Keyla Rodriguez calls attention to the role that traditional corn masa flour plays in tortilla chips of all varieties. “It has a big impact on the finished product,” she emphasizes. Cargill’s sustainable masa flour starts with high-quality white and yellow corn grown in the American Midwest, which undergoes a proprietary dry-milling process that she says is more sustainable than traditional wet milling. The process uses 80 percent less water than conventional methods and allows Cargill to tailor the flour to customers’ flavor, texture, color, and shape functionality needs.

And meeting those needs is no small matter, continues Keyla Rodriguez, because today’s tortilla chip fans simply want more. “The idea of the ‘adventurous consumer’ is apparent in the tortilla chip space, as shoppers embrace different flavor profiles and unique textures,” she says. “Additionally, consumers keep searching for chips with a texture that resembles restaurant chips to dip in salsas.”

Ricardo Rodriguez predicts that “differentiated textures and customized eating experiences” will influence tortilla chip development going forward.
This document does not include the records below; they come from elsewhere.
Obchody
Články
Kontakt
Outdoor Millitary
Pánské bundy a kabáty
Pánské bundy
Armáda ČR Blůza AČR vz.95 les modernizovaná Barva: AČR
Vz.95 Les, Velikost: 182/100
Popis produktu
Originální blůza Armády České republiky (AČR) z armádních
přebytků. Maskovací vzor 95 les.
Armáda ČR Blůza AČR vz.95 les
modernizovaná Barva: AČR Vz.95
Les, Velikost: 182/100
Again citing proprietary Ingredion research, he notes that 79 percent of consumers chose crispiness as the top textural attribute in tortilla chips, with crunchiness following at 72 percent. More than half—54 percent—of consumers also lodged a preference for thinner tortilla chips.

“Choosing the right ingredients can help formulators meet these textural trends,” says Ricardo Rodriguez. The texturizers in Ingredion’s PRECISA Crip line produce crispy, crunchy, or “completely new textures,” he notes, also enabling the creation of snacks with optimal expansion and reduced breakage. “In processing,” he adds, “the texturizers produce doughs that are more cohesive and easier to sheet, while managing hydration and stickiness.” The ingredients are even available from sources like tapioca and potato.

That’s hardly your basic tortilla chip, but it’s definitely something that consumers can dip into going forward.